§ What is required:
Collect each line in the items below that contains the string "solid" and copy it in full. Case counts when matching.

(Lines of data)
------------------------------------------------
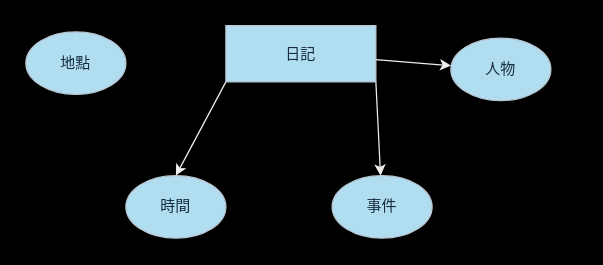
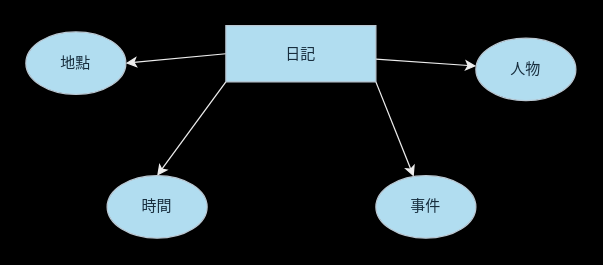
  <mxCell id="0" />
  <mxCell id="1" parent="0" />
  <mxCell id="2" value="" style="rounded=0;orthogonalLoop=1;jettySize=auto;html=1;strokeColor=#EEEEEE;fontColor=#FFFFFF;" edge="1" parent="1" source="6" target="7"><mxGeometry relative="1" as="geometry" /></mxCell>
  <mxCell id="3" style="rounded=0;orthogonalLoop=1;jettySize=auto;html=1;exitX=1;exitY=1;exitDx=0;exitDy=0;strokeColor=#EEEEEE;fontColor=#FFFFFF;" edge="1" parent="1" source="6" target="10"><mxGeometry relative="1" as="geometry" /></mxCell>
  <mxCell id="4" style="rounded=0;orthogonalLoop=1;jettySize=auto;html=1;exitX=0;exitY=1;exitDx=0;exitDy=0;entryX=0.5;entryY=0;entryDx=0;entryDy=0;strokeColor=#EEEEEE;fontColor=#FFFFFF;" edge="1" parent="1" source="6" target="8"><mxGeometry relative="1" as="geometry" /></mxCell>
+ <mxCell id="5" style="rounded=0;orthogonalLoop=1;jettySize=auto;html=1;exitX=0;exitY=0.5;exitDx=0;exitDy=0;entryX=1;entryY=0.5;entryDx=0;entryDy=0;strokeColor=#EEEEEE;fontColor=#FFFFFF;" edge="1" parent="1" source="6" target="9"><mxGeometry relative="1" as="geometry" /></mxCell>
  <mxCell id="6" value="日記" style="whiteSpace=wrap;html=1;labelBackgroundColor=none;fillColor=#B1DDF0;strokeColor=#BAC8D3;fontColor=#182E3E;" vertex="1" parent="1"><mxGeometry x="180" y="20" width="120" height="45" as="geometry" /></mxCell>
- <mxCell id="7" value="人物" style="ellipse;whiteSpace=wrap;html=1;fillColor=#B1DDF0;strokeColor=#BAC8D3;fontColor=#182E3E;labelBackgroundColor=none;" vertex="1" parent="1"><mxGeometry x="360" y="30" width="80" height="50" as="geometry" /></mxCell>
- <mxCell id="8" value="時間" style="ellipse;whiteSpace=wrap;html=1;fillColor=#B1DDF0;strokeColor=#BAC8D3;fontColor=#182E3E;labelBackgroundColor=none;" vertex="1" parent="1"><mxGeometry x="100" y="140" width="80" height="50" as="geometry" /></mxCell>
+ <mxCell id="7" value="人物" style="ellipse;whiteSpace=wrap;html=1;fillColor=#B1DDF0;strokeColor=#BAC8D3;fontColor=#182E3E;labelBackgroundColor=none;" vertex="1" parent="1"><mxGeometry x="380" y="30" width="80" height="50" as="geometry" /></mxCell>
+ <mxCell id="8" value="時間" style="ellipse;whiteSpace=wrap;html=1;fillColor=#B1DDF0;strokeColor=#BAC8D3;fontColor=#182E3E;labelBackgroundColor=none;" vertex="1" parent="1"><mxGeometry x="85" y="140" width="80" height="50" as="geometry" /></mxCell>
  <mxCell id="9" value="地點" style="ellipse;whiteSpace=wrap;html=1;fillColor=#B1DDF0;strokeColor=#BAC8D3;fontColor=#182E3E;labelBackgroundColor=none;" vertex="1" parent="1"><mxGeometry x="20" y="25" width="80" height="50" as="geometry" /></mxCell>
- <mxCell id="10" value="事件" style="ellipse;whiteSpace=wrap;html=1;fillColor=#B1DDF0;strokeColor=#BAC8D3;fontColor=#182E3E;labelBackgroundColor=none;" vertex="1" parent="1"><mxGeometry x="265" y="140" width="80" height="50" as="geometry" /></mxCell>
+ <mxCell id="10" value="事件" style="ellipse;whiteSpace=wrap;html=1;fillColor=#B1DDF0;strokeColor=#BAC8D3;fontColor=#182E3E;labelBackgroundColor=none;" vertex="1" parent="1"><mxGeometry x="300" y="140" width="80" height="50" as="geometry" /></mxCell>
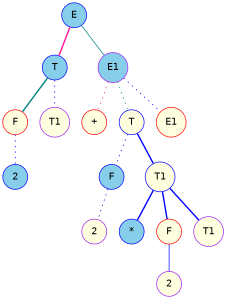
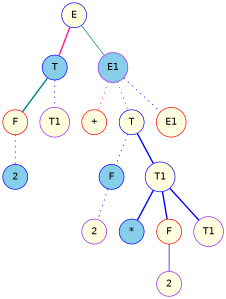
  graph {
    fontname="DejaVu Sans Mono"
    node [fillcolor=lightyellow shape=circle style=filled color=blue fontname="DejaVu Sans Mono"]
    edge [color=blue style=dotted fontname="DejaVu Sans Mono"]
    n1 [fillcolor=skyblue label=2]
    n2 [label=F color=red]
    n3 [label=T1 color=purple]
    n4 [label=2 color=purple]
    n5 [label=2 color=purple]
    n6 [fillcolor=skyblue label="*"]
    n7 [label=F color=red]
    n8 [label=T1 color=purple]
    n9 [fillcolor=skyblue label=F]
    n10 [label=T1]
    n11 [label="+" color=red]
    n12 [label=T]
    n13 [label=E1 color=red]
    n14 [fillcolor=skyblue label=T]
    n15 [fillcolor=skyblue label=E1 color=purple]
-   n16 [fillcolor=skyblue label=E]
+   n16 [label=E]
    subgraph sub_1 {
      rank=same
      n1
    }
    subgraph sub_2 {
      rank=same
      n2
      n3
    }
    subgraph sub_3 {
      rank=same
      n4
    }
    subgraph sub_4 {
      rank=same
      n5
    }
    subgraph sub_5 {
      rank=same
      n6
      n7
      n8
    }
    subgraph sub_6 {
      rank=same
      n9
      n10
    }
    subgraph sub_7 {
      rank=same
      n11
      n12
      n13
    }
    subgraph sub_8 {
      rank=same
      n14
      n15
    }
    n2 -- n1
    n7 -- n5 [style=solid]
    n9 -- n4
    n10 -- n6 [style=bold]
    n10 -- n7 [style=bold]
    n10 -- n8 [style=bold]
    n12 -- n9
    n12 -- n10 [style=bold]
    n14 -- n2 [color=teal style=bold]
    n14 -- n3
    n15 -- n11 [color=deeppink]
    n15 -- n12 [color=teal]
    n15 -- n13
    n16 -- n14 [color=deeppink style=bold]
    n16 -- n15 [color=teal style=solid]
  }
------------------------------------------------
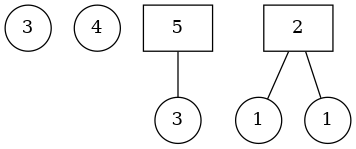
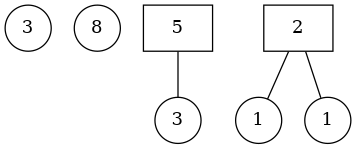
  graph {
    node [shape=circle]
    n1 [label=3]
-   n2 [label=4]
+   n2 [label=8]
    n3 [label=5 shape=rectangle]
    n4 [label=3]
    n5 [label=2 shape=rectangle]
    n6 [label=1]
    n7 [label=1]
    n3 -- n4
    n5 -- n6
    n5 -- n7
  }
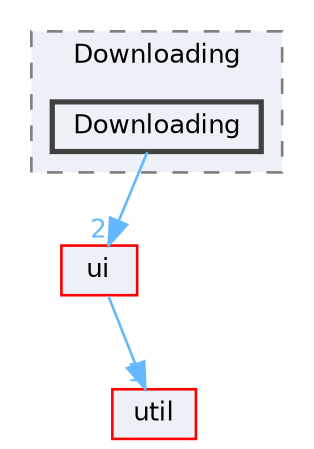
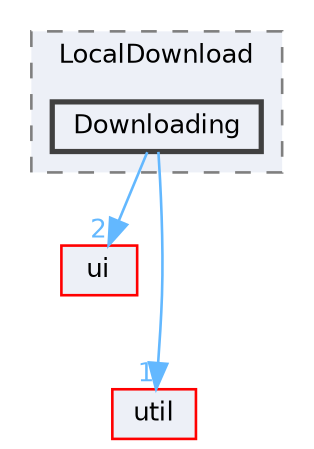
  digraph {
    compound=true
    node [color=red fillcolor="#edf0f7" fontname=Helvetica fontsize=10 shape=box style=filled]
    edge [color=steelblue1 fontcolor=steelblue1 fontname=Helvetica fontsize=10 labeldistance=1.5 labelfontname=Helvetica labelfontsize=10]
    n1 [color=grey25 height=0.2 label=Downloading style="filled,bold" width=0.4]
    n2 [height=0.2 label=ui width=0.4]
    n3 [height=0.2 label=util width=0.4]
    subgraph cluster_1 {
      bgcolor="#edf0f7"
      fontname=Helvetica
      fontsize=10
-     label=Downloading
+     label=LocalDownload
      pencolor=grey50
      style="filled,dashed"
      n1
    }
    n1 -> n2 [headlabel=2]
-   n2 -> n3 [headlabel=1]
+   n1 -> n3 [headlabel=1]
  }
------------------------------------------------
§ Task result:
    n7 -- n5 [style=solid]
    n16 -- n15 [color=teal style=solid]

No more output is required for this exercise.